The role of estrogens in the regulation of pubertal growth independently of GH and its receptor was studied in male mice with disrupted GHRKO. E(2) rescued skeletal growth rates in GHRKO associated with an increase in hepatic and serum IGF-I. These data show that E(2) rescues pubertal growth during GH resistance through a novel mechanism of GHR-independent stimulation of hepatic IGF-I production.


Growth hormone (GH) and estrogen play a pivotal role in pubertal growth and bone mineral acquisition. Estrogens can affect GH secretion and thereby provide a GH-dependent mechanism for their effects on skeletal growth. It is presently unclear if or to what extent estrogens are able to regulate pubertal growth and bone mineral accrual independently of GH and its receptor.


Estradiol (E(2); 0.03 mug/day by subcutaneous silastic implants) was administered to orchidectomized (ORX) male mice with disrupted GHR (GHRKO) and corresponding WTs during late puberty (6-10 weeks).

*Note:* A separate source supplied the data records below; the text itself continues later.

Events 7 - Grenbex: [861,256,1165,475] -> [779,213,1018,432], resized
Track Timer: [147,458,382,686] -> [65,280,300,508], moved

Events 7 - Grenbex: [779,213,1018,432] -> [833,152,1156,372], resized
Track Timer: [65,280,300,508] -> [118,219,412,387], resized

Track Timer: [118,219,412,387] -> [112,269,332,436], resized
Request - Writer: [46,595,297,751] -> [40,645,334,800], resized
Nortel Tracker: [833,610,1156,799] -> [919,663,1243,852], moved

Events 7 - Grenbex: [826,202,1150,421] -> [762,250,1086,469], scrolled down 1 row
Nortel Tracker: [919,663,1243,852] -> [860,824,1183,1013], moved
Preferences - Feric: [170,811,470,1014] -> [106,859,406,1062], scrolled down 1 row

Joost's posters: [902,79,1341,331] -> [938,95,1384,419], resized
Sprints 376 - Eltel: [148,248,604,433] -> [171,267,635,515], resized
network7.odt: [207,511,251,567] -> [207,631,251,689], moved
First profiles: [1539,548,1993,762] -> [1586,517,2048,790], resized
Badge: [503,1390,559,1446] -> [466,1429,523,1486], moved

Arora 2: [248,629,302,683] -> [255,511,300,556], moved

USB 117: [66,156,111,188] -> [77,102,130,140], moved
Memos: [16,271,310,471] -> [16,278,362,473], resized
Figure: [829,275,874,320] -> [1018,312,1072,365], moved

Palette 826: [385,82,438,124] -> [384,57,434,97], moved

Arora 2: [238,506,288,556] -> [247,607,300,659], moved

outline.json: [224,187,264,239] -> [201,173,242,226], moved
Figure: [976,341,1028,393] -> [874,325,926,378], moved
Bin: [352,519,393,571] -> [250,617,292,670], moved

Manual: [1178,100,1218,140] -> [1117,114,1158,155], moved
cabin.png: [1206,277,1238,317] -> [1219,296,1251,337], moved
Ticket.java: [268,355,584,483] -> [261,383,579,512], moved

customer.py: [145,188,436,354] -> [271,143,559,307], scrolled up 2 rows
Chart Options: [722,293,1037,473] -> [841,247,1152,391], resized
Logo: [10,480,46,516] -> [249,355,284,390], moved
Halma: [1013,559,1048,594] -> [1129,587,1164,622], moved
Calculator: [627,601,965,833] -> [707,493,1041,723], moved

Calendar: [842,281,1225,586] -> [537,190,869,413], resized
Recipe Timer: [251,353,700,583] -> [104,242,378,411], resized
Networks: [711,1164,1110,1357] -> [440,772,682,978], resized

Longitudinal and radial bone growth, IGF-I in serum and its expression in liver, muscle, and bone, and liver gene expression were studied by histomorphometry, RIA, RT-PCR, microarrays, and Western blotting, respectively.


E(2) stimulated not only longitudinal (femur length and growth plate thickness) and radial growth (cortical thickness and periosteal perimeter), but also rescued longitudinal and periosteal growth rates in ORX GHRKO, whereas no significant changes occurred in WT. E(2) thereby upregulated serum IGF-I and liver IGF-I synthesis (+21% and +52%, respectively) in ORX GHRKO, whereas IGF-I synthesis in femur or muscle was unaffected. Study of the underlying mechanism of the stimulation of hepatic IGF-I expression showed that E(2) restored downregulated receptor signaling systems, such as the estrogen receptor alpha and the prolactin receptor. E(2) thereby recovered the Janus kinase (JAK)/signal transducers and activators of transcription (STAT) pathway as evidenced by a significantly increased activation of the transcription factor STAT5 in ORX GHRKO.


Our data show a stimulation of skeletal growth through upregulation of hepatic IGF-I by a hormone other than GH. E(2) rescues pubertal skeletal growth during GH resistance through a novel mechanism of GHR-independent stimulation of IGF-I synthesis in the liver.